** Passage to read follows **
A gritty defense kept the Colts out of the end zone, highlighted by a goal-line stand at the end of the first half that kept the Browns ahead 6-3.

That’s how it remained with 10 minutes left after each team missed a field goal in the third quarter. On third-and-8 from the Browns’ 45-yard line, Anderson dropped back to pass. Colts defensive end Dwight Freeney, whose speed rushes and spins had been blunted by Pro Bowl tackle Joe Thomas, tried a different tack. Instead of trying to go around Thomas, he decided to try to plow over him.

He succeeded. After bulling over Thomas, Freeney knocked the ball from Anderson. Fellow end Robert Mathis picked up the ball and ran 37 yards for a touchdown.

“As tackles, we did a pretty good stopping their spins, which is the thing a lot of guys get beat with,” Thomas said. “When you do that, you’re a little more susceptible to the bull-rush. That was kind of their Plan B.

“When you get beat on a spin, it’s because you’re trying to lunge and punch them. When you’re sitting back and waiting on the spin, you’re sitting on your heels a little bit and can give up a bull[-rush].”

The Browns considered challenging the fumble, but they decided not to after seeing that Anderson’s arm had not started moving forward before the ball came free.

The Browns had two more possessions to try to rally. The first ended in a punt. The second ended with the likelihood that Ken Dorsey has become Cleveland’s starting quarterback.
** End of Passage to read **
** Supplied material follows **
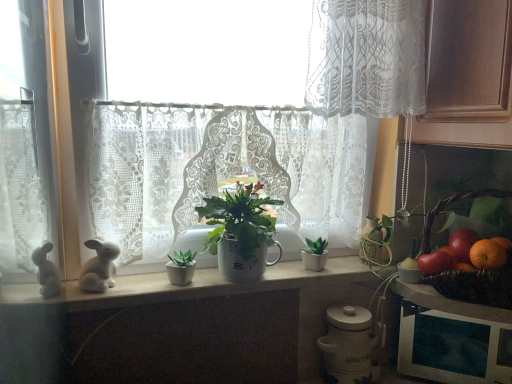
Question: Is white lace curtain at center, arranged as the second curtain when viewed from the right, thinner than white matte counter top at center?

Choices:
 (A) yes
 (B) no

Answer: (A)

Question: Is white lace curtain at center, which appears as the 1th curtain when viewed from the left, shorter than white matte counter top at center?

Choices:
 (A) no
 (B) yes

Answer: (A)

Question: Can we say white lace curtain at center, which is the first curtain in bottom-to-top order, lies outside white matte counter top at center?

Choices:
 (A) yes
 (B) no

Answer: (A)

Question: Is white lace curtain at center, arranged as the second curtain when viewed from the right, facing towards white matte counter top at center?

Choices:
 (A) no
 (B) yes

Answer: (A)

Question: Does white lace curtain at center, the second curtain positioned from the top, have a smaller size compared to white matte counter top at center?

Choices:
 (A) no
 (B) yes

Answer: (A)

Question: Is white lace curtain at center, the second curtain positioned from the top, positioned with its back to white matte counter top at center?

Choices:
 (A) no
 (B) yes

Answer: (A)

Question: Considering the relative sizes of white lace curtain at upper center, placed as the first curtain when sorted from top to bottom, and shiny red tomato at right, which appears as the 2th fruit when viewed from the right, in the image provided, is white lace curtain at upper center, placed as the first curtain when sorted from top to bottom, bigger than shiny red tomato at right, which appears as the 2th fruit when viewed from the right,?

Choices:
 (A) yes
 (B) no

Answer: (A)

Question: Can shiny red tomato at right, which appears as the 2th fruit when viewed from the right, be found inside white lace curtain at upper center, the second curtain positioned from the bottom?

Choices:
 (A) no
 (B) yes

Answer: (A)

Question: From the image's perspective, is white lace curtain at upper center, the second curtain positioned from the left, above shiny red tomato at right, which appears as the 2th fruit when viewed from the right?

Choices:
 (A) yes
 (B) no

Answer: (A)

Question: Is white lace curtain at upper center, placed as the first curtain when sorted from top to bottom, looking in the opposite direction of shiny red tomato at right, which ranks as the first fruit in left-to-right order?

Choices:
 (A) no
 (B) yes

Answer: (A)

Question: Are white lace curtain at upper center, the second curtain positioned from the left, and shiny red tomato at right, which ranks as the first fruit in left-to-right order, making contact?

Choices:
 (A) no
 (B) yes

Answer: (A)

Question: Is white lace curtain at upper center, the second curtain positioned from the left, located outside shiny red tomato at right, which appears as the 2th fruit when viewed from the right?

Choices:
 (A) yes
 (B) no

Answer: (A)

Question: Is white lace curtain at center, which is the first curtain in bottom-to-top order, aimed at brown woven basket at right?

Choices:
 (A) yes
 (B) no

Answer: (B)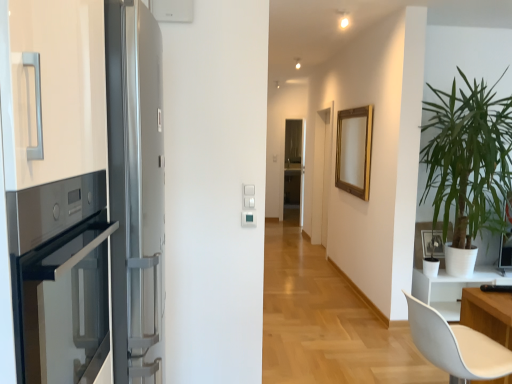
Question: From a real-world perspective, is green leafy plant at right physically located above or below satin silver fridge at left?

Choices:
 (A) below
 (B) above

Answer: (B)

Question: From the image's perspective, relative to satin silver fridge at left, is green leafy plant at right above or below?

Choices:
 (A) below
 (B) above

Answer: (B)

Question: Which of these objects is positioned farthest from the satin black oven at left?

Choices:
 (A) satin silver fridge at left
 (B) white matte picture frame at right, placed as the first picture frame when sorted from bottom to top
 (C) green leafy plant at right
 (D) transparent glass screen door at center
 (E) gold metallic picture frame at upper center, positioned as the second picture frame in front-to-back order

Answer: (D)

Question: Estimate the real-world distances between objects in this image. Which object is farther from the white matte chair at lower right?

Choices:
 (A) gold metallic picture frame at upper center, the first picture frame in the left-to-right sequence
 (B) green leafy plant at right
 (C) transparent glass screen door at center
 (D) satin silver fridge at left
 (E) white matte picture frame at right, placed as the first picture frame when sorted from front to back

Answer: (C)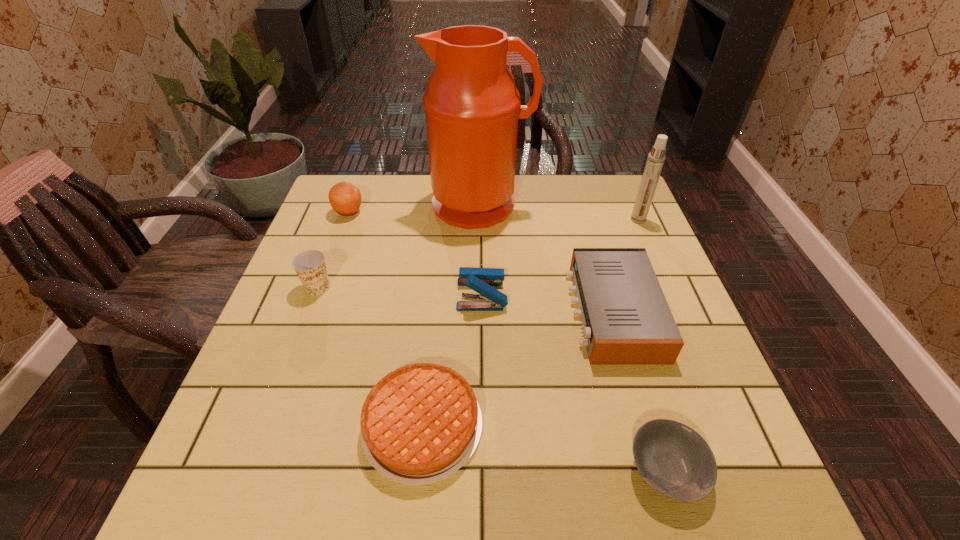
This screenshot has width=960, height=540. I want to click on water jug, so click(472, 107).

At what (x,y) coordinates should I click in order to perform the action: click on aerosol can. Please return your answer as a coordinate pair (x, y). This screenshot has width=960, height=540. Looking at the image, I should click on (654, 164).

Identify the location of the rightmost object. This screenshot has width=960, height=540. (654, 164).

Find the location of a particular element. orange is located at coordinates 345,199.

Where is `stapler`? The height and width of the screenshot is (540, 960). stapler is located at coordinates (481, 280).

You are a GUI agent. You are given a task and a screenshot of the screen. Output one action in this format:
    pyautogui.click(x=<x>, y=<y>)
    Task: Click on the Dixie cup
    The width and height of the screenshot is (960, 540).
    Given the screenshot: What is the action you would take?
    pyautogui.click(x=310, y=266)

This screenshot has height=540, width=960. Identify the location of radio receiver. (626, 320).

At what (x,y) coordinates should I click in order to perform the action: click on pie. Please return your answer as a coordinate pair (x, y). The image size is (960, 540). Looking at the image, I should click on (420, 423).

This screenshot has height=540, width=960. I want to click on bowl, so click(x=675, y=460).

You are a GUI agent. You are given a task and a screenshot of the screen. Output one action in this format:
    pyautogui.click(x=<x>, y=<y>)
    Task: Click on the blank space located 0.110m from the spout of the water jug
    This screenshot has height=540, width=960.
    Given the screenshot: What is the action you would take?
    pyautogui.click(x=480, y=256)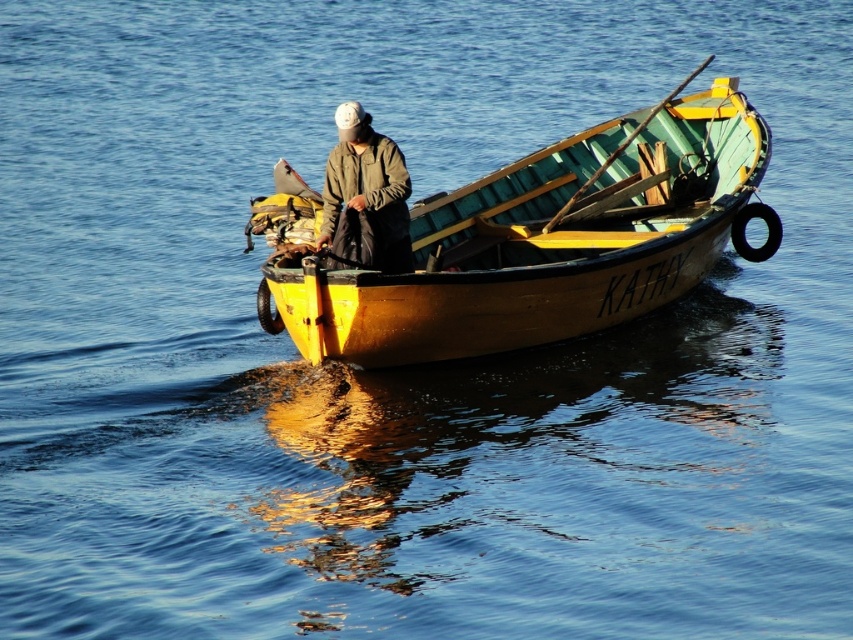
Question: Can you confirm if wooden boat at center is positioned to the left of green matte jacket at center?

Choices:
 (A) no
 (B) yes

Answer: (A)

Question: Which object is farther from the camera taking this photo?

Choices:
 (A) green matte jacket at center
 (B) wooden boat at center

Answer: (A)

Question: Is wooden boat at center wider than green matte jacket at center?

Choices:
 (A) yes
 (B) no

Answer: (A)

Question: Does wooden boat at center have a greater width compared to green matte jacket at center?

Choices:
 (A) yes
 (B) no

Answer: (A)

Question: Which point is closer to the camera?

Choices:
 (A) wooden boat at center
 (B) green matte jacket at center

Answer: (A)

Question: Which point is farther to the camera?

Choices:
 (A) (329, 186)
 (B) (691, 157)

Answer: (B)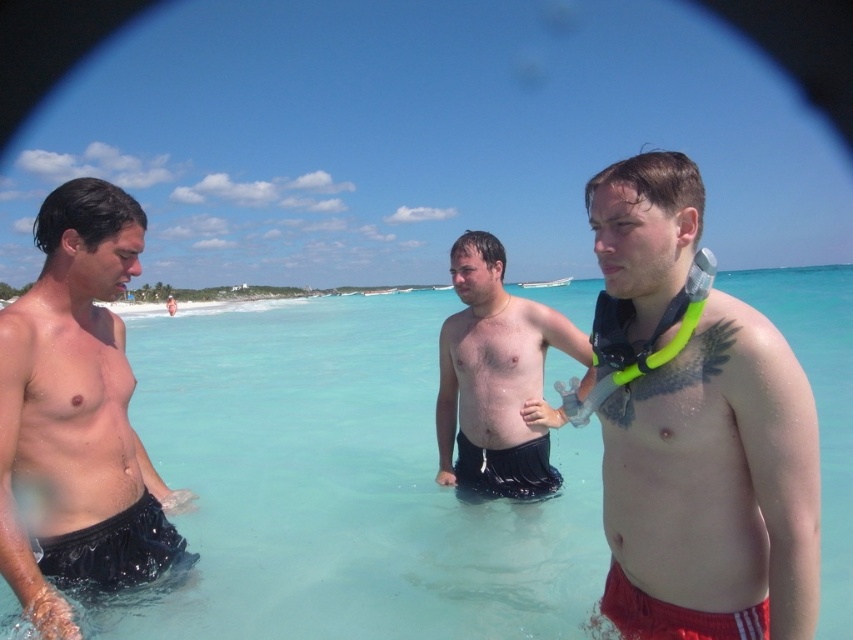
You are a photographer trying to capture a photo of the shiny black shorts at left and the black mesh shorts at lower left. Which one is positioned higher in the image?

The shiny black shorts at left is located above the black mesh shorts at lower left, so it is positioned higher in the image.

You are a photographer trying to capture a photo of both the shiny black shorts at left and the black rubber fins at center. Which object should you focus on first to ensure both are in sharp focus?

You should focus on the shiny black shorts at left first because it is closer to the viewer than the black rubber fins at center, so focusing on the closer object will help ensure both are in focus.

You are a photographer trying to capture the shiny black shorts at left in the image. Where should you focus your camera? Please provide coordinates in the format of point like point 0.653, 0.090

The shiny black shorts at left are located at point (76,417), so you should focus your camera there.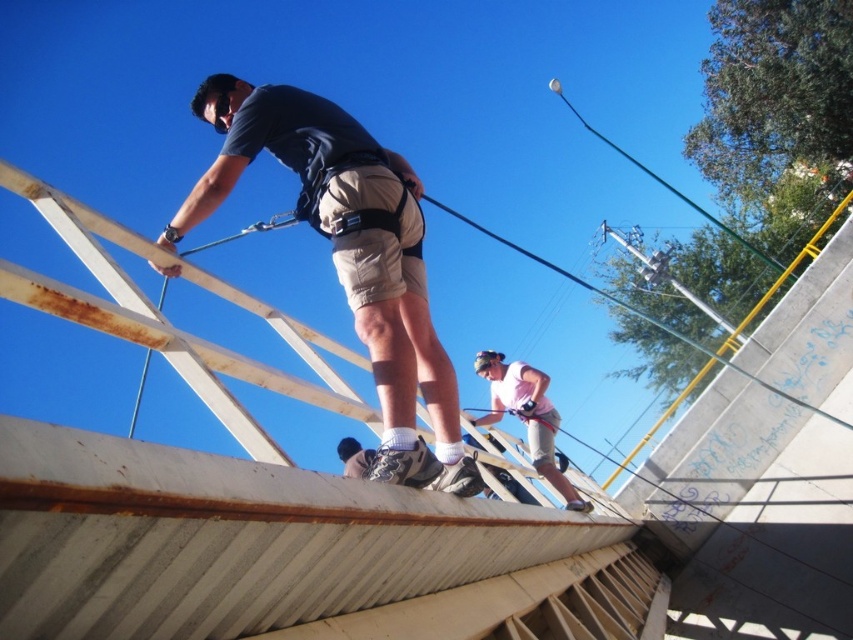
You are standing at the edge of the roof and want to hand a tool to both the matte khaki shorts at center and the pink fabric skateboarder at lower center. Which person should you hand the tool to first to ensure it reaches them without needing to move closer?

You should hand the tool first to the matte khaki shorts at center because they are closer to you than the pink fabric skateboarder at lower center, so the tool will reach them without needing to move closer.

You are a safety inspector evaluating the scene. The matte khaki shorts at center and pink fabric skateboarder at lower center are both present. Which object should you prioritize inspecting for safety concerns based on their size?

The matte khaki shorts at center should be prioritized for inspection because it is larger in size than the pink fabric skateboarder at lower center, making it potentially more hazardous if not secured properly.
** End of Supplied material **
Work instructions
Continue the account of the Browns–Colts game, starting after its last sentence.

Task response
With just over a minute left, Mathis did the same thing to right tackle Kevin Shaffer that Freeney did to Thomas.

“He was showing me a lot of outside moves and spins and toward the end he got me on a bull-rush,” said Shaffer, who’s 70 pounds heavier than the 245-pound Mathis.

Shaffer got pushed into Anderson’s leg, and Mathis finished him off, leaving the quarterback writhing in agony.

“I felt a burning pain,” Anderson said.

He said he’d likely suffered a sprained medial collateral ligament in his left knee. Tests are planned for today.

“It didn’t look good,” Browns coach Romeo Crennel said. “I’m not encouraged by the way he came off the field.”

Dorsey replaced Anderson and threw two incompletions and an interception to seal the defeat.

“I thought guys played the game plan very well,” Crennel said. “They hung in there and were fighting and were doing the things we needed to do in a close game. In the end, we made a couple of mistakes that cost us the game.”